Every Friday at noon, students gather on Zoom to discuss how gender and sexuality shape the world of film. It is one way the Gender and Sexuality Student Resource Center engages with students to foster connections and stave off feelings of loneliness.
“[It’s important to find] a good place where you can feel safe and feel like it’s a nice spot other than your home,” said Ely Vargas, a graphic design major who identifies as LGBTQ+. “It helps us realize we’re not alone in a way.”
The center, housed on Salt Lake Community College’s South City Campus, continued to adapt its usual in-person programming to fit the safety protocols in place for the COVID-19 pandemic. Peter Moosman, the resource coordinator for the GSSRC, spent the last year shifting the center’s programming to reach students who may no longer be coming to campus or finding support in face-to-face environments.

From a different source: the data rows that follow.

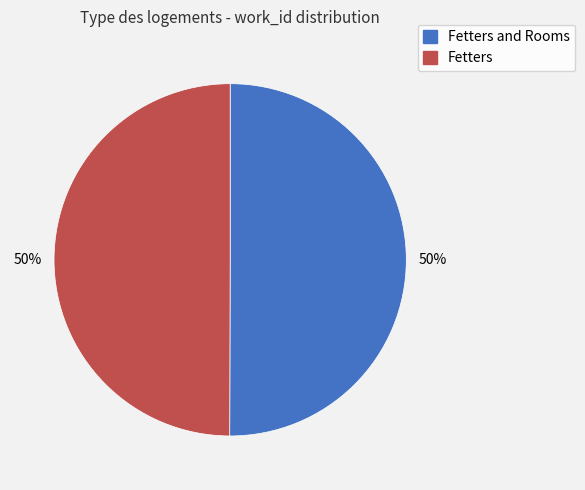

To the nearest percent, what is the average slice percentage?

50%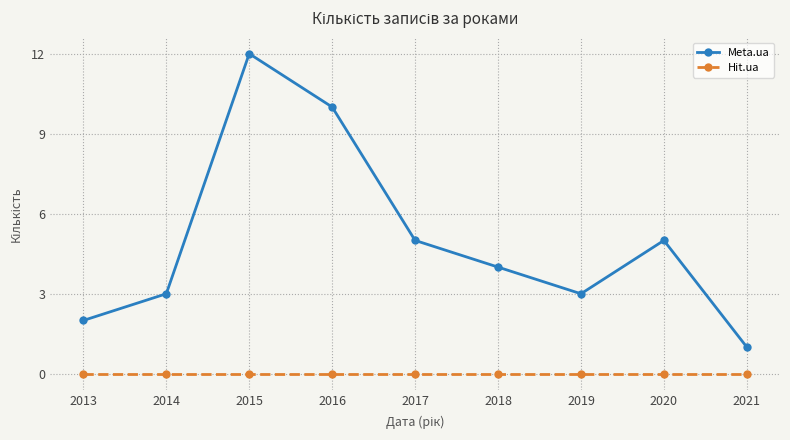

True or false: Meta.ua has more than 2 points higher than both neighbors.

False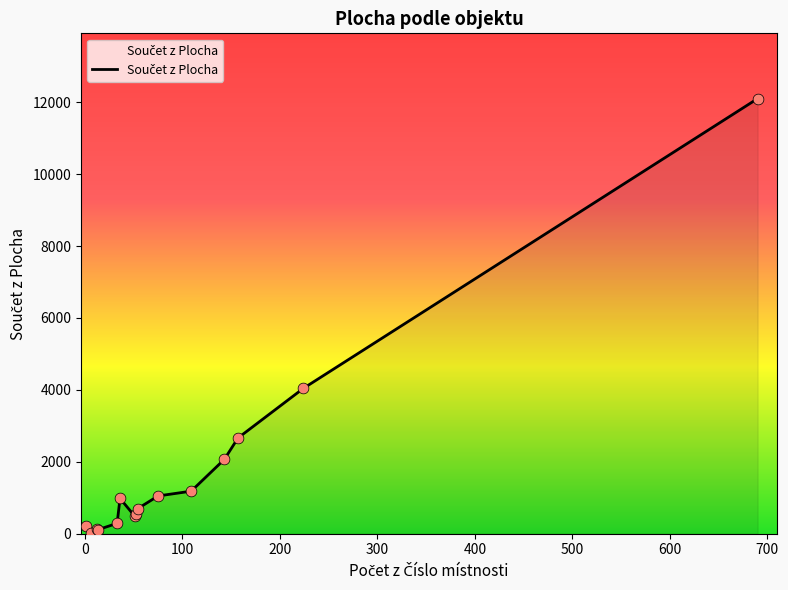

What is the difference between the maximum and minimum values?

12068.2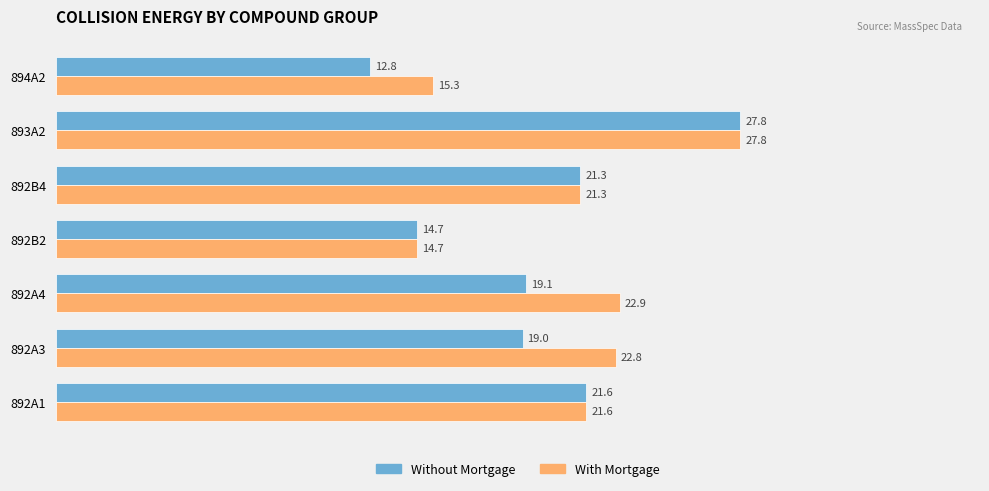

At which label is Without Mortgage closest to 20?

892A4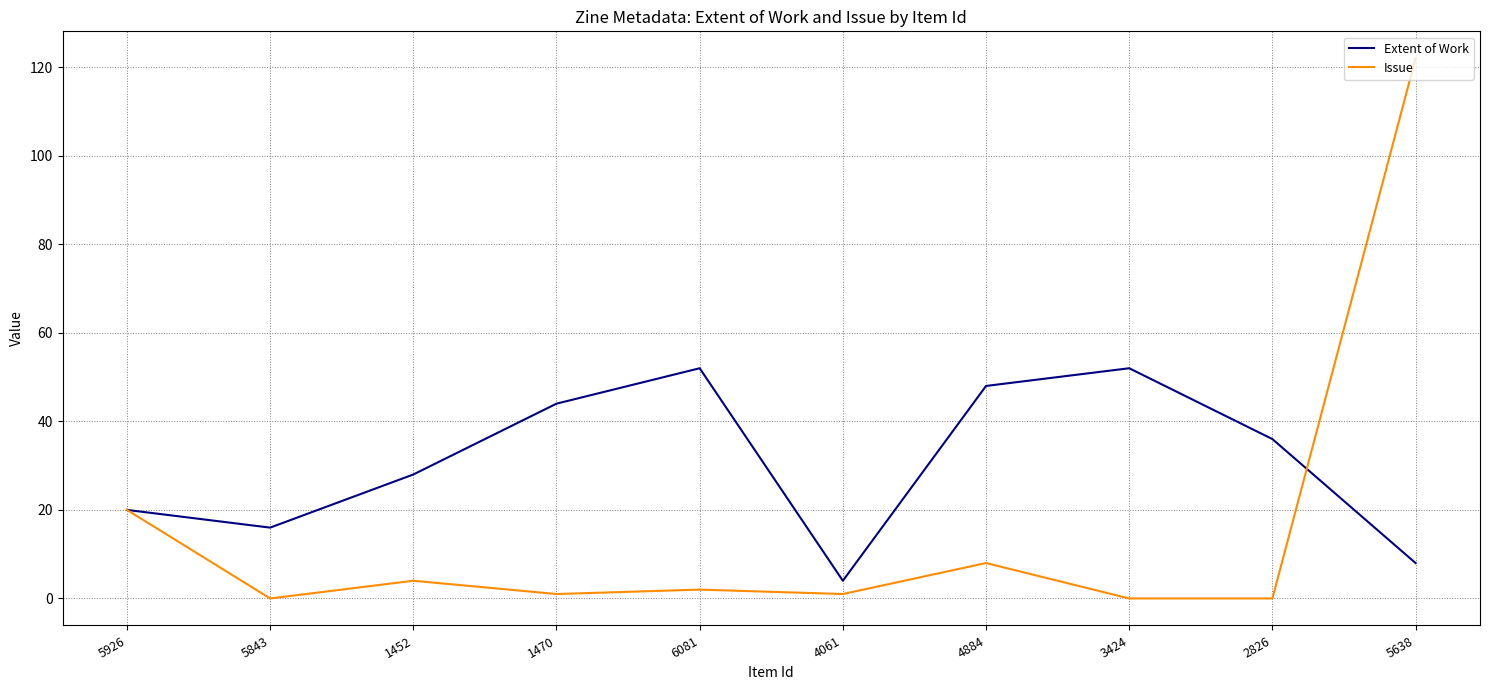

Is it true that Issue equals 20 at 5926?

True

These services and activities serve a purpose by maintaining a connection with LGBTQ+ students who may feel isolated during these trying times. While not representative of the entire queer population, Vargas was one student willing to share their feelings from the previous year, and how the GSSRC and other resources on campus have helped him and can help others who may be experiencing the same.
“It’s been negatively impacting me,” Vargas said. “It’s hopeless and it just kinda led me to a depressive state.”
Through those feelings, Vargas continued to find comfort through the GSSRC from both the physical location and online events. When asked about what he did to help with the loneliness, Vargas said he liked to get up and get out of the house, staying away from electronics and the news for a while.
Vargas’ feelings are familiar to many and highlight the importance of having resources for students to make use of during difficult times.
According to Moosman, the GSSRC really got going in October of 2019, providing little time to get established before the onset of the pandemic. These efforts include Prism, a queer support group aimed at providing a safe space for queer students to be themselves, and Hit the G.A.S, a weekly discussion about gender and queer representation in media.
The center also puts on monthlong activities for Womxn’s Hertiage Month in March and queer history month in October.
Additionally, the GSSRC recently began reaching out to students who have what Moosman called “Zoom fatigue.” To help those who do not want to continue staring at a monitor, the center reopened March 1 for visits on campus, offering a communal space and a small library with social distancing and sanitation protocols enforced.
The center also began constructing and mailing craft kits for anyone who wanted to put them together at home.